En équipe de France, c’est un autre contexte, différent à chaque rencontre, je ne peux donc pas me prononcer. Il me semble qu’il a toujours répondu aux attentes de ses sélectionneurs.
Est-ce que vous diriez que Patrice Loko est un « buteur », même si ce n’est pas un avant-centre classique, selon la formule consacrée ?
C’est un attaquant moderne, à la fois buteur et passeur. Un joueur comme ça vaut, sur le papier, entre douze et quinze buts par an et sept ou huit passes décisives… Quand l’équipe tourne bien.
En prenant compte des paramètres sportifs et extra-sportifs, pensez-vous que Patrice Loko puisse réintégrer l’attaque de l’équipe de France ?
Il ne faut jamais dire jamais. Cela passe obligatoirement par une grande saison de Montpellier et beaucoup de buts de Pat’. Je lui souhaite et je nous le souhaite !
Vous avez déclaré récemment, en substance, que si Loko marquait 15 buts dans la saison, il y ait de grandes chances qu’il parte en fin de saison pour un club plus huppé… Maintenant que la saison est pleinement lancée, pensez-vous que Montpellier soit un tremplin pour lui, ou le sentez-vous suffisamment investit dans votre projet pour continuer l’aventure, par exemple en cas de qualification directe pour une coupe d’Europe ? …
Si un grand club est sur lui à la fin de la saison et qu’il part, ça voudra dire qu’il aura fait une bonne saison, et Montpellier-Hérault également. J’en serais très heureux. S’il finit sa carrière chez nous, j’en serais également très heureux.
Quels sont les objectifs de Montpellier cette saison ? Ont-ils été revus à la hausse du fait du recrutement ?
On souhaitait être européen par le biais de l’Intertoto. On vient de recruter deux bons joueurs (Decroix et Gourvennec). Naturellement nos objectifs ont été revus à la hausse, que ce soit en championnat ou en coupe d’Europe.
Nicolas Ouédec ne marque plus autant qu’avant son départ pour l’étranger… Comment expliquez-vous ceci ? Pensez-vous que la présence de Patrice Loko puisse y changer quelque chose ?

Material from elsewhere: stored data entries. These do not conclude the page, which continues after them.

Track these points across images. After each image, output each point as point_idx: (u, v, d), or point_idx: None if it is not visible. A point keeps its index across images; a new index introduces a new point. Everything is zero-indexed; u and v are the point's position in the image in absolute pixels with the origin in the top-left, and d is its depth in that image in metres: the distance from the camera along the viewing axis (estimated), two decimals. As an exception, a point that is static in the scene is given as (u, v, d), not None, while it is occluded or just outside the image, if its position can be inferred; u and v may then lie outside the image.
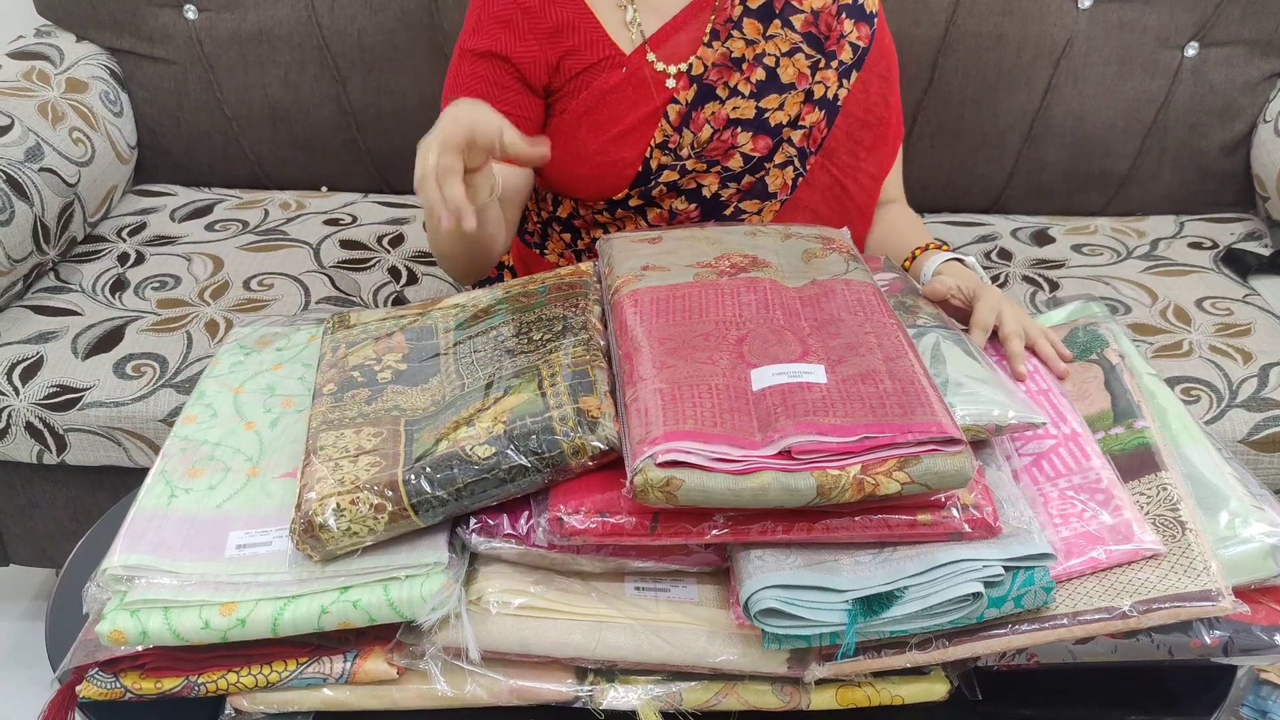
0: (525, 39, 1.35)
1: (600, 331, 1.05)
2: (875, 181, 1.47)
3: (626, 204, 1.40)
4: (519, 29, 1.35)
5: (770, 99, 1.36)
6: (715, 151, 1.36)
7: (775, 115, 1.36)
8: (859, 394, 0.89)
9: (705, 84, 1.36)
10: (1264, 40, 1.94)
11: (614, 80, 1.36)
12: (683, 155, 1.36)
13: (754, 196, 1.40)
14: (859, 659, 0.87)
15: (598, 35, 1.36)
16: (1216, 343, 1.63)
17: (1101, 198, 2.05)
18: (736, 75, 1.36)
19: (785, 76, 1.37)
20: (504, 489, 0.89)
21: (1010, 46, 1.93)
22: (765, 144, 1.37)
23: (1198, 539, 0.91)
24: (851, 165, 1.44)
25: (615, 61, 1.36)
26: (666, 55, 1.37)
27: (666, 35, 1.37)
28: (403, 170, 2.09)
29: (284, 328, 1.23)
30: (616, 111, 1.36)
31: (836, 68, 1.38)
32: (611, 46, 1.36)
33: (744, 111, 1.36)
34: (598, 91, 1.36)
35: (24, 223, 1.67)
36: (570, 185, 1.42)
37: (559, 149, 1.39)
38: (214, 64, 2.01)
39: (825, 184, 1.43)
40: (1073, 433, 1.02)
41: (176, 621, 0.87)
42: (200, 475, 1.00)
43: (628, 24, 1.36)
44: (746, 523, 0.86)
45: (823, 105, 1.38)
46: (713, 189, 1.38)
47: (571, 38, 1.36)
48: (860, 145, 1.43)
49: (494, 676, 0.90)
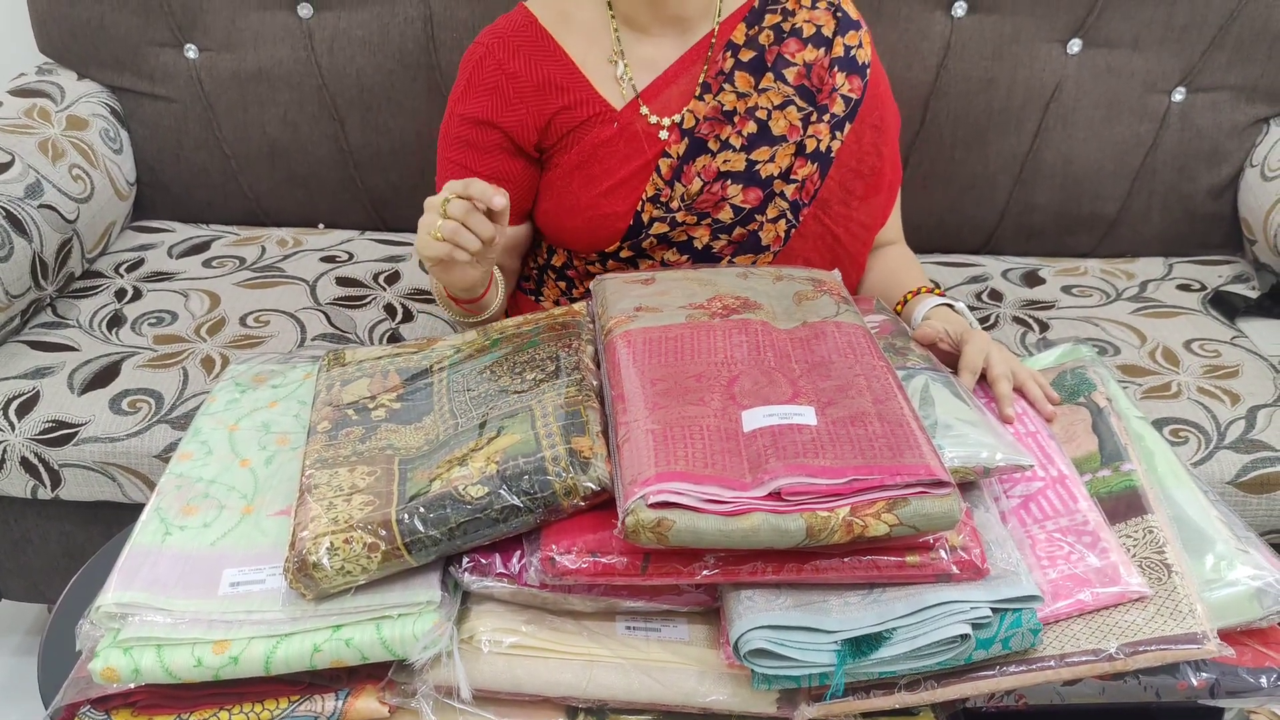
0: (512, 104, 1.38)
1: (593, 372, 1.06)
2: (868, 230, 1.49)
3: (618, 255, 1.42)
4: (505, 95, 1.38)
5: (761, 151, 1.38)
6: (705, 204, 1.38)
7: (766, 167, 1.38)
8: (848, 436, 0.90)
9: (696, 137, 1.37)
10: (1250, 86, 1.97)
11: (605, 135, 1.38)
12: (673, 208, 1.38)
13: (746, 249, 1.41)
14: (848, 699, 0.88)
15: (588, 94, 1.38)
16: (1205, 384, 1.64)
17: (1091, 239, 2.07)
18: (728, 128, 1.37)
19: (777, 129, 1.38)
20: (496, 529, 0.90)
21: (1000, 90, 1.96)
22: (756, 196, 1.38)
23: (1183, 582, 0.91)
24: (844, 215, 1.45)
25: (607, 117, 1.38)
26: (659, 108, 1.38)
27: (659, 89, 1.39)
28: (399, 208, 2.11)
29: (280, 365, 1.24)
30: (609, 165, 1.38)
31: (829, 120, 1.40)
32: (602, 103, 1.38)
33: (734, 164, 1.37)
34: (590, 146, 1.38)
35: (22, 258, 1.68)
36: (563, 237, 1.44)
37: (552, 202, 1.42)
38: (213, 102, 2.02)
39: (818, 233, 1.45)
40: (1060, 475, 1.03)
41: (169, 659, 0.87)
42: (195, 512, 1.00)
43: (618, 79, 1.38)
44: (737, 563, 0.87)
45: (815, 158, 1.40)
46: (704, 240, 1.39)
47: (561, 97, 1.38)
48: (852, 195, 1.45)
49: (486, 715, 0.90)
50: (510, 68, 1.37)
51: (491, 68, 1.37)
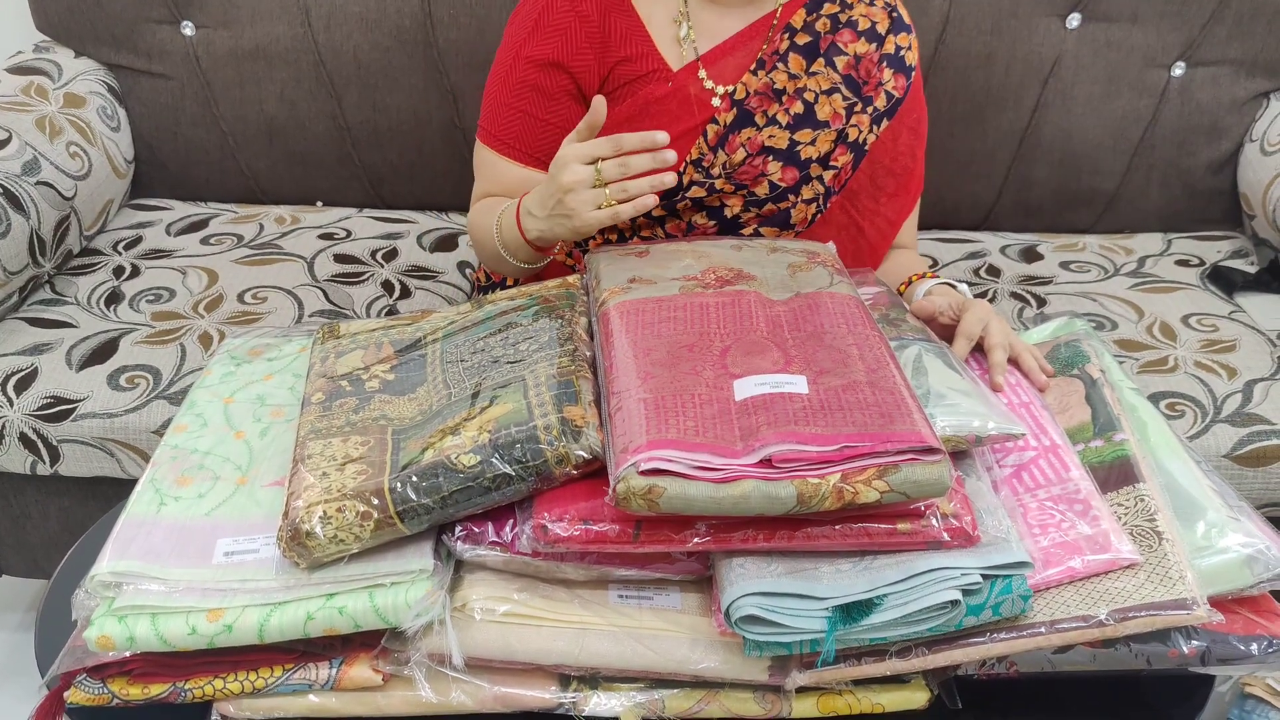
0: (581, 49, 1.38)
1: (586, 342, 1.06)
2: (892, 226, 1.50)
3: (649, 213, 1.42)
4: (576, 38, 1.37)
5: (804, 133, 1.38)
6: (745, 176, 1.38)
7: (806, 150, 1.38)
8: (840, 404, 0.90)
9: (745, 109, 1.38)
10: (1250, 60, 1.96)
11: (660, 93, 1.38)
12: (714, 174, 1.38)
13: (774, 224, 1.41)
14: (839, 667, 0.88)
15: (649, 49, 1.39)
16: (1202, 359, 1.64)
17: (1090, 215, 2.07)
18: (775, 105, 1.38)
19: (821, 114, 1.39)
20: (489, 497, 0.90)
21: (999, 66, 1.95)
22: (793, 175, 1.38)
23: (1174, 549, 0.92)
24: (871, 209, 1.47)
25: (663, 75, 1.39)
26: (715, 75, 1.39)
27: (718, 56, 1.40)
28: (397, 185, 2.11)
29: (275, 339, 1.25)
30: (659, 123, 1.37)
31: (871, 113, 1.41)
32: (660, 60, 1.39)
33: (778, 141, 1.38)
34: (643, 101, 1.38)
35: (20, 235, 1.68)
36: None
37: None
38: (211, 80, 2.02)
39: (843, 223, 1.46)
40: (1053, 444, 1.03)
41: (164, 627, 0.87)
42: (189, 483, 1.01)
43: (680, 40, 1.39)
44: (728, 531, 0.87)
45: (853, 148, 1.40)
46: (735, 210, 1.39)
47: (624, 48, 1.38)
48: (882, 191, 1.46)
49: (478, 683, 0.90)
50: (582, 9, 1.37)
51: (564, 8, 1.37)
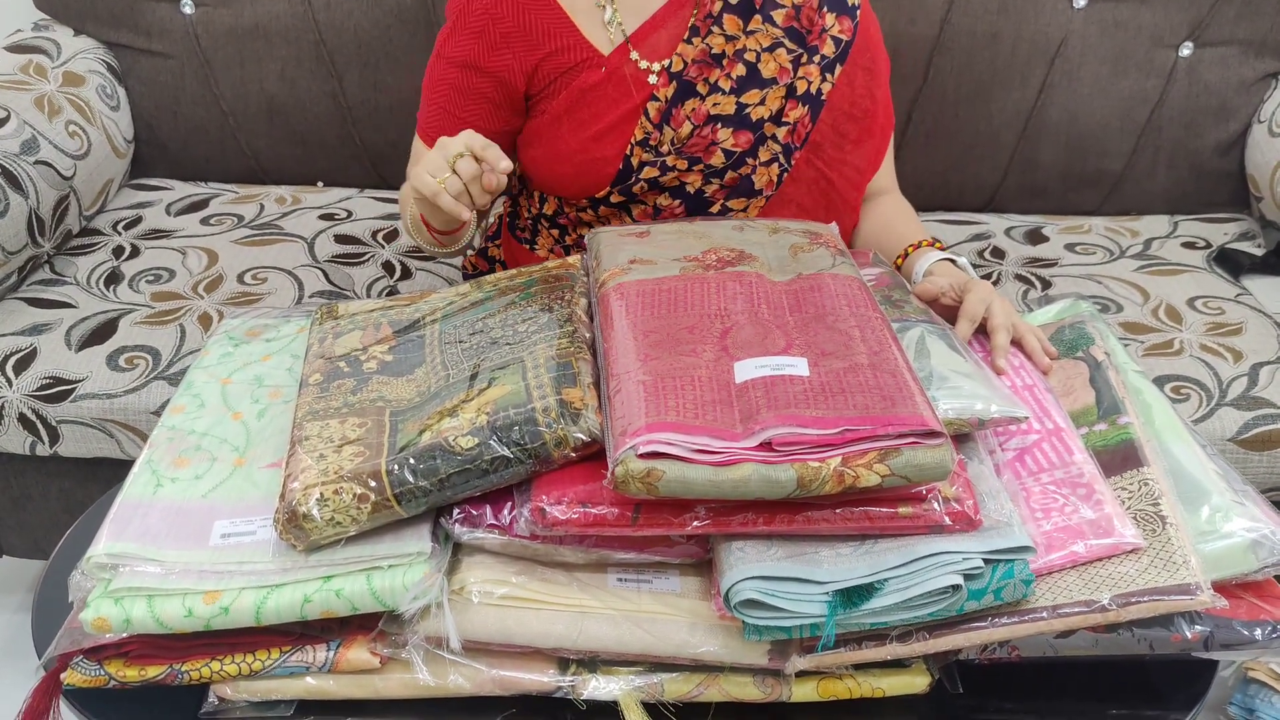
0: (498, 49, 1.37)
1: (585, 324, 1.05)
2: (861, 175, 1.48)
3: (609, 201, 1.41)
4: (491, 39, 1.37)
5: (751, 94, 1.37)
6: (696, 148, 1.37)
7: (756, 110, 1.37)
8: (841, 386, 0.89)
9: (685, 80, 1.36)
10: (1258, 40, 1.94)
11: (594, 79, 1.37)
12: (663, 152, 1.37)
13: (740, 194, 1.40)
14: (840, 651, 0.88)
15: (575, 39, 1.37)
16: (1207, 341, 1.63)
17: (1096, 197, 2.05)
18: (716, 71, 1.36)
19: (766, 72, 1.37)
20: (487, 480, 0.89)
21: (1005, 45, 1.93)
22: (746, 139, 1.37)
23: (1178, 533, 0.91)
24: (837, 159, 1.44)
25: (594, 62, 1.37)
26: (648, 52, 1.37)
27: (647, 33, 1.38)
28: (398, 165, 2.09)
29: (274, 319, 1.24)
30: (597, 110, 1.37)
31: (819, 62, 1.38)
32: (589, 49, 1.37)
33: (724, 107, 1.37)
34: (577, 91, 1.37)
35: (19, 215, 1.67)
36: (553, 184, 1.43)
37: (541, 149, 1.40)
38: (211, 58, 2.01)
39: (811, 178, 1.43)
40: (1056, 428, 1.02)
41: (160, 609, 0.87)
42: (186, 465, 1.00)
43: (606, 24, 1.37)
44: (727, 514, 0.86)
45: (806, 100, 1.39)
46: (696, 185, 1.38)
47: (549, 42, 1.37)
48: (846, 139, 1.44)
49: (476, 666, 0.90)
50: (496, 11, 1.36)
51: (478, 11, 1.36)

Nicolas Ouedec n’a pas perdu ses qualités de buteur, mais il s’est retrouvé dans des contextes différents de Nantes. Il retrouve ses sensations avec l’arrivée de Patrice. Notre idée directrice du recrutement était assez sommaire : deux attaquants, Loko et Ouédec : vingt-cinq buts. Voilà. Maintenant on ne sait pas encore ce que cela donnera réellement et seul l’avenir nous le dira.